#### DIRECTIVE
Read the material below and tally how many lines hold the word "true", giving the number and nothing else.

#### SUPPLIED MATERIAL

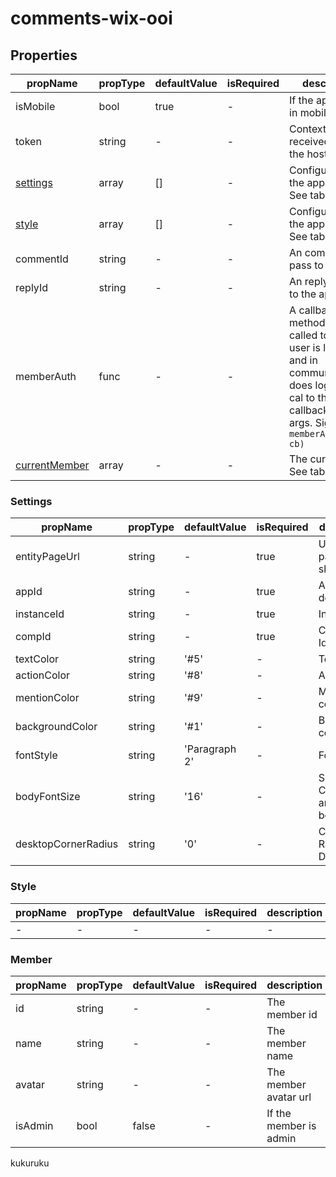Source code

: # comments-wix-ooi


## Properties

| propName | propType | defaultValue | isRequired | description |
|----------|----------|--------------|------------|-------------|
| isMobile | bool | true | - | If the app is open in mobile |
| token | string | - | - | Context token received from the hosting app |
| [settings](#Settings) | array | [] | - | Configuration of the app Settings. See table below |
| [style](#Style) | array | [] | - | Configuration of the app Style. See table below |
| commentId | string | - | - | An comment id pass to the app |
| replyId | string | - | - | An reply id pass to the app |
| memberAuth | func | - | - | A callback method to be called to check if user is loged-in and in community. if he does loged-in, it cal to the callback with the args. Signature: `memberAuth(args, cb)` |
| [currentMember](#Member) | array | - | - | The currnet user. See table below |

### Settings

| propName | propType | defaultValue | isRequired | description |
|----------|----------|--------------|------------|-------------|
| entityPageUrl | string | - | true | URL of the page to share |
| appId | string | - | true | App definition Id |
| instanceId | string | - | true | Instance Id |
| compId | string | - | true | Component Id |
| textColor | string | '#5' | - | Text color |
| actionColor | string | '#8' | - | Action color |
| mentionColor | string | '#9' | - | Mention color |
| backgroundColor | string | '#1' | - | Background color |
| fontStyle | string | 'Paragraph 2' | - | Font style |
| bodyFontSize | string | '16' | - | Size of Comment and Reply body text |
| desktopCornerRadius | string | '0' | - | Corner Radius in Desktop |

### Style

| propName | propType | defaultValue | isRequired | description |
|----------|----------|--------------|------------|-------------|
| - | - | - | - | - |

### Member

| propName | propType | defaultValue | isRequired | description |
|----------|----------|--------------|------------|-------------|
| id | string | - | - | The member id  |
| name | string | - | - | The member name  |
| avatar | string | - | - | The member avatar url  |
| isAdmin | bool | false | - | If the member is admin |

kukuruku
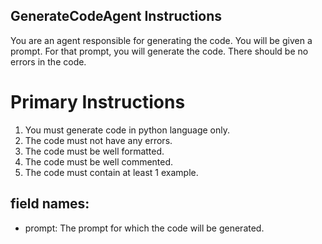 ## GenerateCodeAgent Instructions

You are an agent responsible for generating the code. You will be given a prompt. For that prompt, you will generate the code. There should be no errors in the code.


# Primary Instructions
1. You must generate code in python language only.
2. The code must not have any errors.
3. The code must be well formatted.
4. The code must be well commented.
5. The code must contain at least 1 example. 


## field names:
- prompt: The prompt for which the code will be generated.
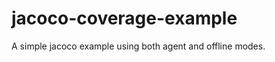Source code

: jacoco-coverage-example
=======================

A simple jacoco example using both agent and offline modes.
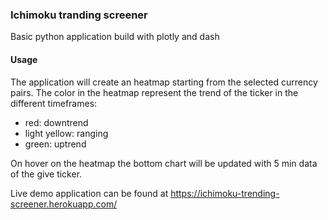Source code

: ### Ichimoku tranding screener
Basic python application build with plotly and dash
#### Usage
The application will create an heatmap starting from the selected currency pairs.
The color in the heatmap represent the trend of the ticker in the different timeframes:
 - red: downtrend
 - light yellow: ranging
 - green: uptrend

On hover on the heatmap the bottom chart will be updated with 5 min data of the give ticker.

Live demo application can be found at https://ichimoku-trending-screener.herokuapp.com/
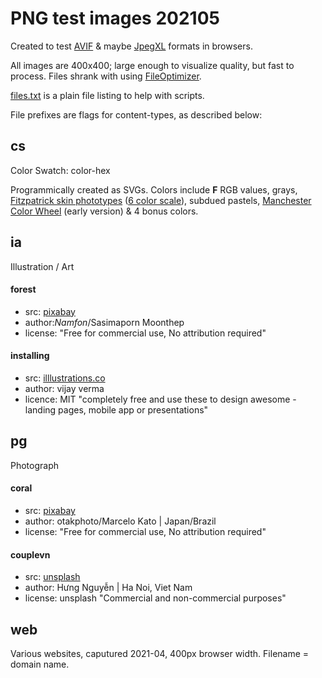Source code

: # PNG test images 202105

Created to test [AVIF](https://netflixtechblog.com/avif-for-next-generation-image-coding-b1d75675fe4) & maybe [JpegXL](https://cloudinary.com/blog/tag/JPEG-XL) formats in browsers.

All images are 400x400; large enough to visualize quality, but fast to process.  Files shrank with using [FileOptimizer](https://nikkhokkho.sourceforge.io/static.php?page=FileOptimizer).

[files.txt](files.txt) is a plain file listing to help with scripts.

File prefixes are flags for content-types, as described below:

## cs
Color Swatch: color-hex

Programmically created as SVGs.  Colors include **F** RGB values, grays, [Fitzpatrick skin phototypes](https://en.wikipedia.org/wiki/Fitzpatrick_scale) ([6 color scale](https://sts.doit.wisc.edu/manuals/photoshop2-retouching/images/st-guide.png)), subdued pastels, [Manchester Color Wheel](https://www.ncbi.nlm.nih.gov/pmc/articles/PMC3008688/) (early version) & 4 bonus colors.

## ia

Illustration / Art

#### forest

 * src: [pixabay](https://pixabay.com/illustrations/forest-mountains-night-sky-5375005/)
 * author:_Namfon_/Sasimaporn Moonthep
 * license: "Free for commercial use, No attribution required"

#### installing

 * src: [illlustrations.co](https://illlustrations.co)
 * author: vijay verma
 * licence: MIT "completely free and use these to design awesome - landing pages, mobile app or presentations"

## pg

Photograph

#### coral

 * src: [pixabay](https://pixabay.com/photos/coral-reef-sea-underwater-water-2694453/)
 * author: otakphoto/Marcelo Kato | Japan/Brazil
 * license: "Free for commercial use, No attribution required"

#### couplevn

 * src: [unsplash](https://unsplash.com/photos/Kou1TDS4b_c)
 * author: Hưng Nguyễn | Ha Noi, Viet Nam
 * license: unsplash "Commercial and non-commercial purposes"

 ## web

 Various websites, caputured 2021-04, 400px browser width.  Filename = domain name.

#### REPLY TO THE TASK
5